Modelling and application of fluid-structure interaction in the study of wind fields and crops interaction: A review

Abstract

The interaction between wind fields and crops constitutes a complex dynamic process involving the multi-scale coupling effects of fluid-solid mechanics. This interaction causes mechanical responses in crops, such as leaf oscillation and stem bending. It also changes local airflow patterns and turbulence, ultimately affecting the microclimate in agricultural fields. Fluid-structure interaction (FSI) involves complex multi-physics and multi-scale processes. By integrating computational fluid dynamics (CFD) with computational solid mechanics (CSM), FSI offers a strong theoretical framework and numerical tools to model these coupled interactions. However, there has been no systematic review evaluating the role of FSI in understanding wind-crop interactions.

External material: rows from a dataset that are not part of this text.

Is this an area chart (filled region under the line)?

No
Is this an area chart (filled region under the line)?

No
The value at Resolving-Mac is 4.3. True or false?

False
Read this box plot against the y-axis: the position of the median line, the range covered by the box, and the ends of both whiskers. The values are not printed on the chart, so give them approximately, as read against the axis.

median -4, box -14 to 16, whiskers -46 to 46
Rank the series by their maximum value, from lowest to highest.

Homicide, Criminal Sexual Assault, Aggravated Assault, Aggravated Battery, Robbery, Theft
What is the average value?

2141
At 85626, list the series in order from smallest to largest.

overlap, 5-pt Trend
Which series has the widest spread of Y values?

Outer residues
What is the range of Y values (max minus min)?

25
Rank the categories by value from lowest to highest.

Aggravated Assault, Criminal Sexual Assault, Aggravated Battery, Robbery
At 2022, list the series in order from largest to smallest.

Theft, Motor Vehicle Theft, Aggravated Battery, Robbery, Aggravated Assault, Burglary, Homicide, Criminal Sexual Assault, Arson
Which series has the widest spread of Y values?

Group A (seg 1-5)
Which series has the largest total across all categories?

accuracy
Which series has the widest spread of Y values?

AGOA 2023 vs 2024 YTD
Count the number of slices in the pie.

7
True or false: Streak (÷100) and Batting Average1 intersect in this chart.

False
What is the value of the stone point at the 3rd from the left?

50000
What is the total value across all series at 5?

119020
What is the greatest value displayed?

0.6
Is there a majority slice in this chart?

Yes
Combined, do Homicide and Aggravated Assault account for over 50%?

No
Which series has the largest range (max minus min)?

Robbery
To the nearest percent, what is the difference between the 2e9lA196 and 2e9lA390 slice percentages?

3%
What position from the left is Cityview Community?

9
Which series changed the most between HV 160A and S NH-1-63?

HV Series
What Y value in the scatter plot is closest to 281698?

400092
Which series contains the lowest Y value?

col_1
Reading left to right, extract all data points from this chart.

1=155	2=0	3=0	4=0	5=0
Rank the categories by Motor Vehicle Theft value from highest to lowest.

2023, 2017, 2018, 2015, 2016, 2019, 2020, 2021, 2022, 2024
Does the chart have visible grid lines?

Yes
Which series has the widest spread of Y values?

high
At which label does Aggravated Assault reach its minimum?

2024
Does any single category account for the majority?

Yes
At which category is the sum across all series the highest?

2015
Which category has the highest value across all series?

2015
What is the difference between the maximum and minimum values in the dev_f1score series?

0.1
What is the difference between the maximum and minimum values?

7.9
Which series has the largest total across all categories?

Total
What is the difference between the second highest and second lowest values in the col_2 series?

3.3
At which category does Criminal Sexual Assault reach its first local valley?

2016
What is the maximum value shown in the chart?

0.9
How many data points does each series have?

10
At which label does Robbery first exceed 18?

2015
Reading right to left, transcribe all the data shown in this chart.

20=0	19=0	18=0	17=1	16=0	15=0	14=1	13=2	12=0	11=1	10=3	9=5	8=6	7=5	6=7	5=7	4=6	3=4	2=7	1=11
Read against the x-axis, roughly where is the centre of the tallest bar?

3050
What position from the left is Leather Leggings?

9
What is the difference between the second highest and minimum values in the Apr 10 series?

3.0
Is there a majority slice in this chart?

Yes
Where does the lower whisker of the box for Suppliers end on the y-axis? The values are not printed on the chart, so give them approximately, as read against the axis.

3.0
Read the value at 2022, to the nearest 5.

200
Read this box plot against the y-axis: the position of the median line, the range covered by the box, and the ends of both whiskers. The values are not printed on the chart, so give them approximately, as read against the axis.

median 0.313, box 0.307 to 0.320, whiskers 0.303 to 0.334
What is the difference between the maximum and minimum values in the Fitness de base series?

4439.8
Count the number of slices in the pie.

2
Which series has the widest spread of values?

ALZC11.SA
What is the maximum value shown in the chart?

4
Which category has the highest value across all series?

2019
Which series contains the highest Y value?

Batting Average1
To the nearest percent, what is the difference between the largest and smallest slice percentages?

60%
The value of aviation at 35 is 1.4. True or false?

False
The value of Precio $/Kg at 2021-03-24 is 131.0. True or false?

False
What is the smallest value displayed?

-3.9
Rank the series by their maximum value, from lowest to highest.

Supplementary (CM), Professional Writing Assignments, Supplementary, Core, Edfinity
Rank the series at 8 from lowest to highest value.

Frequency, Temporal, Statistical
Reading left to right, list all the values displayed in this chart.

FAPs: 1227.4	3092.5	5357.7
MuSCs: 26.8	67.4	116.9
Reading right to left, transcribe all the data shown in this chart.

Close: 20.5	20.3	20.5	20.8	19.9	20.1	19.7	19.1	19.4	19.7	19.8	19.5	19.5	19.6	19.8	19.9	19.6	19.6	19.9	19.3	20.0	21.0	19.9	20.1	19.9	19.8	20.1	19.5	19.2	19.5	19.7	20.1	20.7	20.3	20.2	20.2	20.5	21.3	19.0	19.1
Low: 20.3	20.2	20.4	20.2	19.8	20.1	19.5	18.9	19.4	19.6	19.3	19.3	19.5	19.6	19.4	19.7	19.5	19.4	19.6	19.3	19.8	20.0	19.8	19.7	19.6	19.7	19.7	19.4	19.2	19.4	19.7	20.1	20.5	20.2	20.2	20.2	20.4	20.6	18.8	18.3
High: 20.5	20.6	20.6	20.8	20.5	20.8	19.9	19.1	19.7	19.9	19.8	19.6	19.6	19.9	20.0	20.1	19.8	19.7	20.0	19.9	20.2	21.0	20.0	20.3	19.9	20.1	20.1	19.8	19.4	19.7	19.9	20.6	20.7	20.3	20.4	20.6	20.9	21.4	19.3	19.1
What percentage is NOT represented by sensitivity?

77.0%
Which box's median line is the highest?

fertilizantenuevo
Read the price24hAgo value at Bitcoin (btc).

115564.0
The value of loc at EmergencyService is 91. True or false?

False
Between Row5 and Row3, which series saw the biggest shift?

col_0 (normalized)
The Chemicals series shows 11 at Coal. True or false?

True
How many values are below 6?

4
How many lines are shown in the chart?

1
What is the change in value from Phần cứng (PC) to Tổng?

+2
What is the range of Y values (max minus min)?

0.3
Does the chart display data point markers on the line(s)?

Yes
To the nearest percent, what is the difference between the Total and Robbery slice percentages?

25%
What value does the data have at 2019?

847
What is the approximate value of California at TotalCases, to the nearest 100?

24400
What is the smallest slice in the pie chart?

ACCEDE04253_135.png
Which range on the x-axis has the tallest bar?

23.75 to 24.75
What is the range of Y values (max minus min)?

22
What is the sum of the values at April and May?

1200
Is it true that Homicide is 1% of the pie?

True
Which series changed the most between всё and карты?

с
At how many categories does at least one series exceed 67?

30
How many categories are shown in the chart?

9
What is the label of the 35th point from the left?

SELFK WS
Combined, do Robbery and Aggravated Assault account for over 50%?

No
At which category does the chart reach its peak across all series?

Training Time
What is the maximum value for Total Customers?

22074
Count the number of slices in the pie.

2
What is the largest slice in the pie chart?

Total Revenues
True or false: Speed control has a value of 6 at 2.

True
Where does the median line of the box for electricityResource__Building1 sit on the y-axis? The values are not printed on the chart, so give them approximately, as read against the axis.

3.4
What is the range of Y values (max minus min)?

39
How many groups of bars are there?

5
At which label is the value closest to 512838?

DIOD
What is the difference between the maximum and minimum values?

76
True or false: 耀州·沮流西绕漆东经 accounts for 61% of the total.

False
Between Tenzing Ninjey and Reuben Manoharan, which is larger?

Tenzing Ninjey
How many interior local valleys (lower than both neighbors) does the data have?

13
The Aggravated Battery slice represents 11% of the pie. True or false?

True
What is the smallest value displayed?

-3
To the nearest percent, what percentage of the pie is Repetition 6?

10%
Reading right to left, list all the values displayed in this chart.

Therefore, this review aims to systematically evaluate the role of FSI in wind-crop interaction studies by synthesizing existing research, assessing current applications across spatial scales and discussing future research directions. This review first systematically examines the construction of FSI models, focusing on critical aspects such as fluid model selection, solid model development, boundary condition configuration, fluid–structure model parameter acquisition and coupling algorithm implementation. Subsequently, the paper provides a comprehensive review of FSI applications in wind-crop interaction studies from 1995 to 2025. The research findings are categorised from small-scale studies (e.g., leaf aerodynamics, stem motion, root mechanics) to large-scale investigations (e.g., canopy wind resistance, collective aerodynamic effects), and their corresponding verification methods are also summarised. Moreover, existing limitations in current research are highlighted. Finally, the paper outlines potential optimisation strategies and future research directions to address challenges related to computational efficiency, model accuracy and applicability in FSI-based studies of agricultural management systems.